(Data excerpts)
╭──

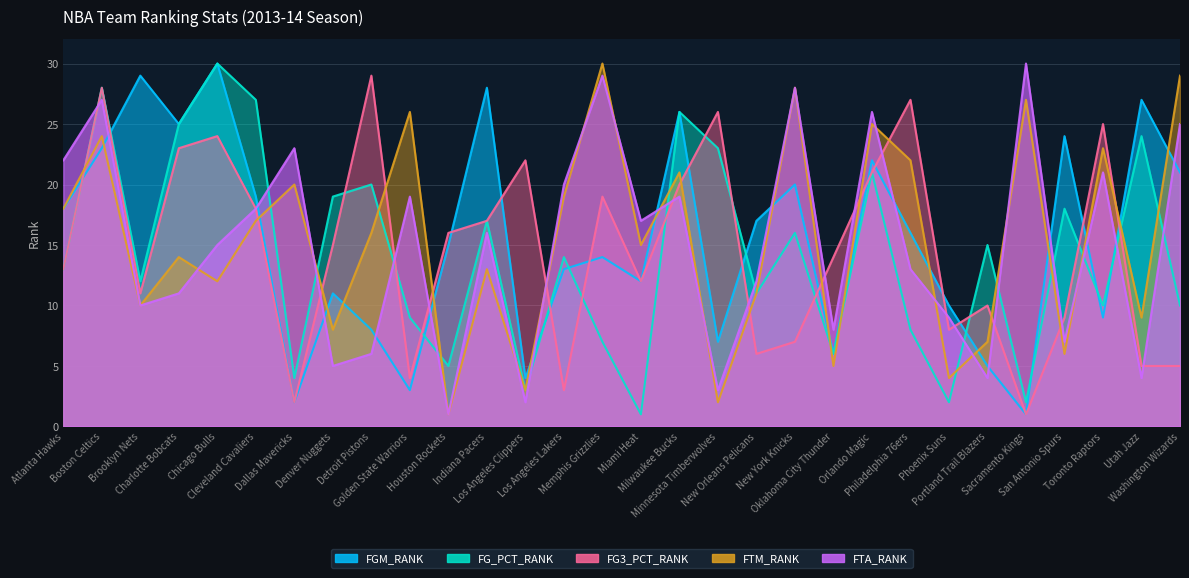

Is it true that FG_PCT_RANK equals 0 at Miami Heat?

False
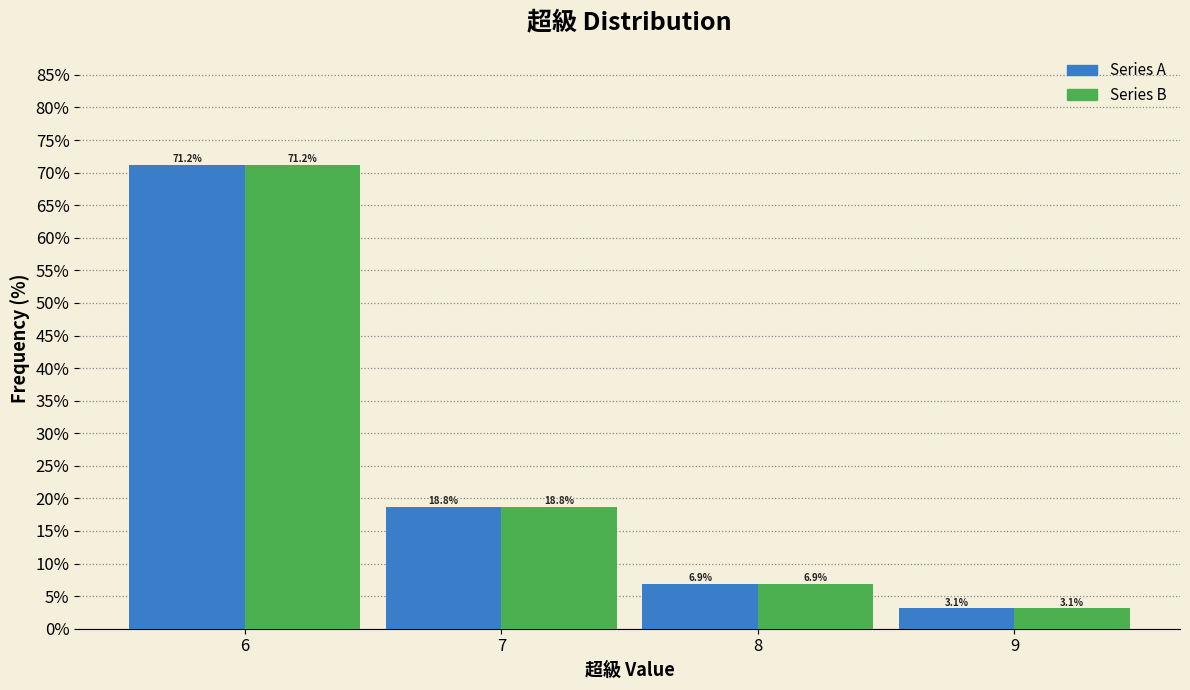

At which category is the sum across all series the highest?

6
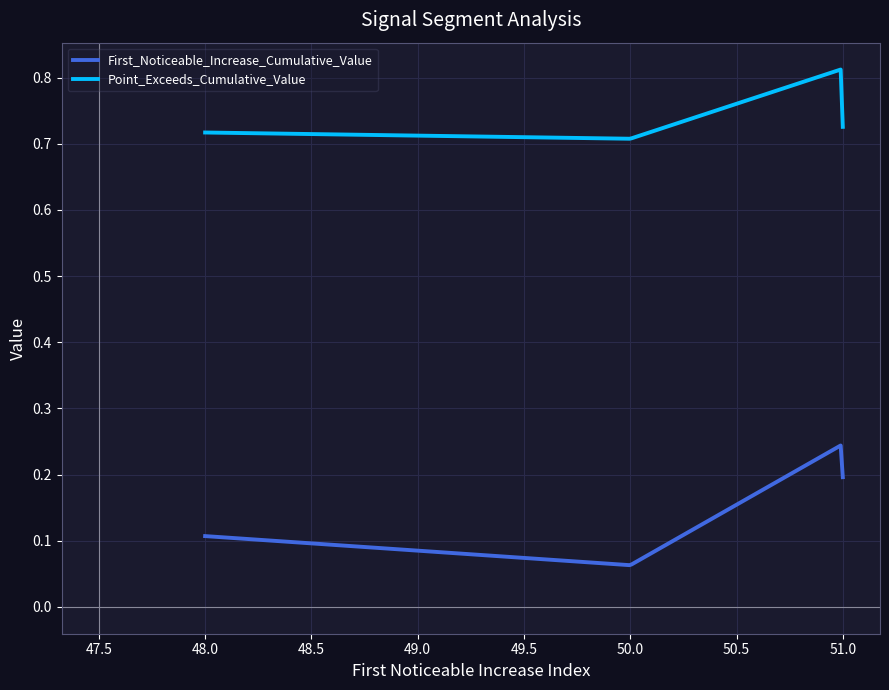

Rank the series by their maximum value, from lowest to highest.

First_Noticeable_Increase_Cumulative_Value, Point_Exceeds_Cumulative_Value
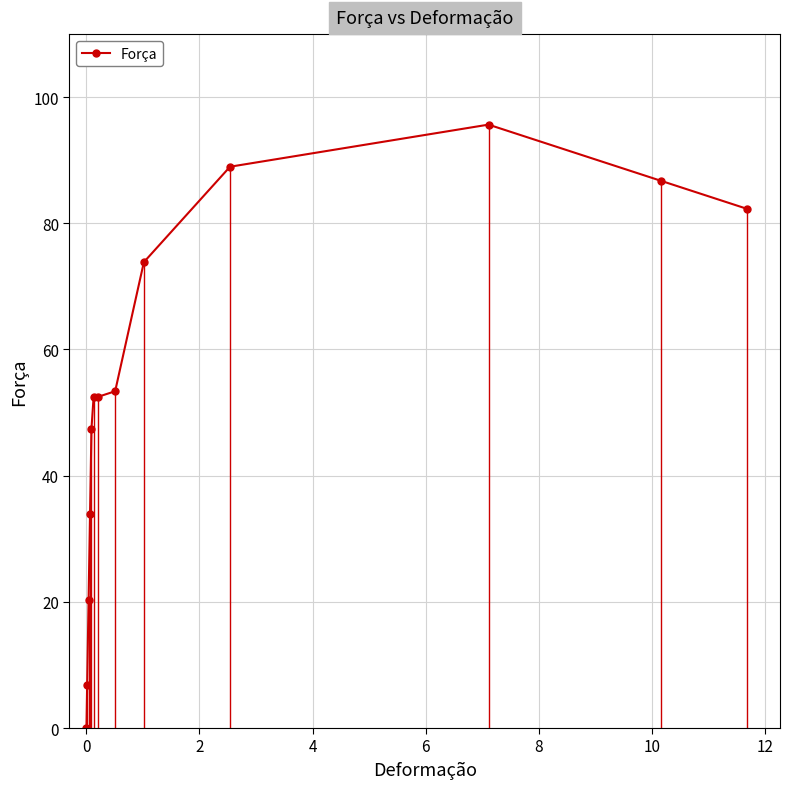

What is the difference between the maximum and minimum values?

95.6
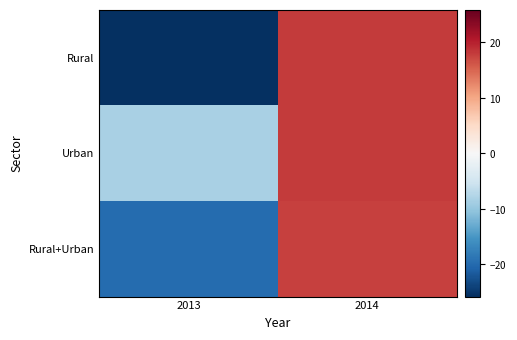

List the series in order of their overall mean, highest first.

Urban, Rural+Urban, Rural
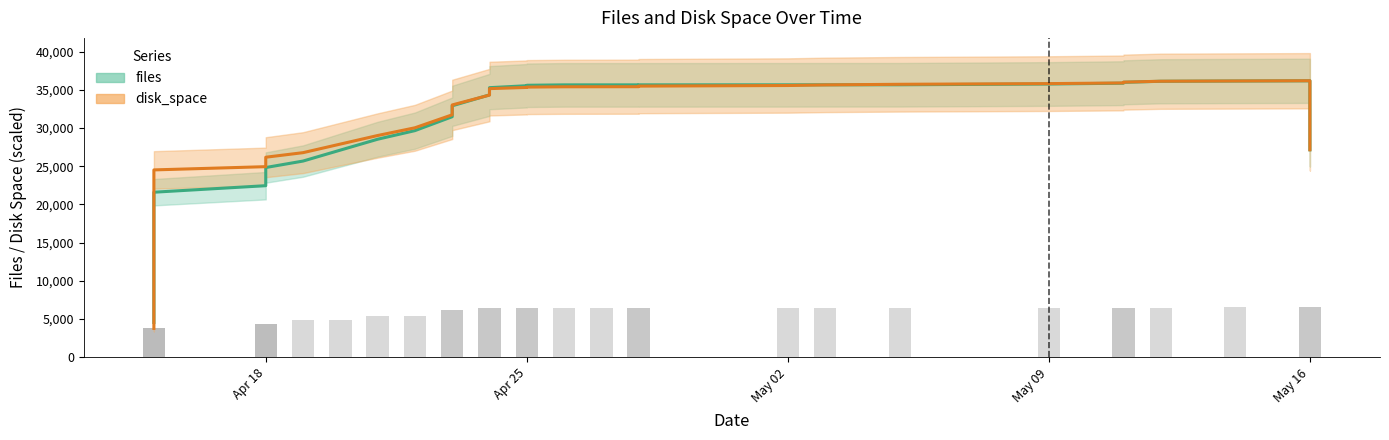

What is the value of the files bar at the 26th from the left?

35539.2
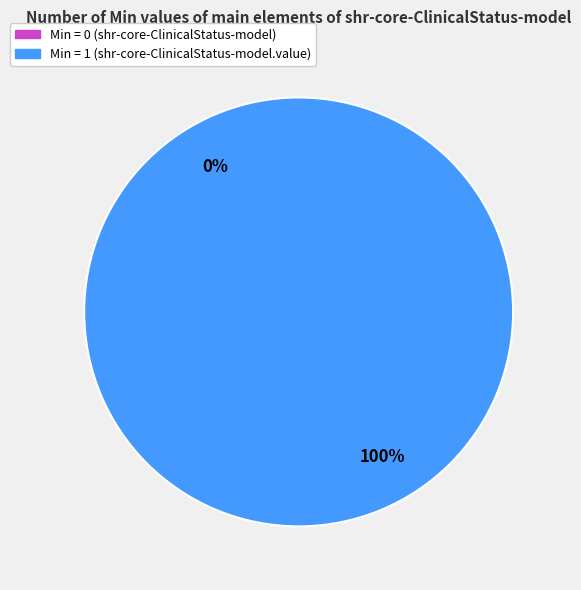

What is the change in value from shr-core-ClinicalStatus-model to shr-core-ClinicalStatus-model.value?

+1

╰──

TASK DIRECTIONS:
Extract the text of every record above word for word and line by line, leaving out the pictures.

RESPONSE TO THIS TASK:
Is it true that FG_PCT_RANK equals 0 at Miami Heat?

False

At which category is the sum across all series the highest?

6

Rank the series by their maximum value, from lowest to highest.

First_Noticeable_Increase_Cumulative_Value, Point_Exceeds_Cumulative_Value

What is the difference between the maximum and minimum values?

95.6

List the series in order of their overall mean, highest first.

Urban, Rural+Urban, Rural

What is the value of the files bar at the 26th from the left?

35539.2

What is the change in value from shr-core-ClinicalStatus-model to shr-core-ClinicalStatus-model.value?

+1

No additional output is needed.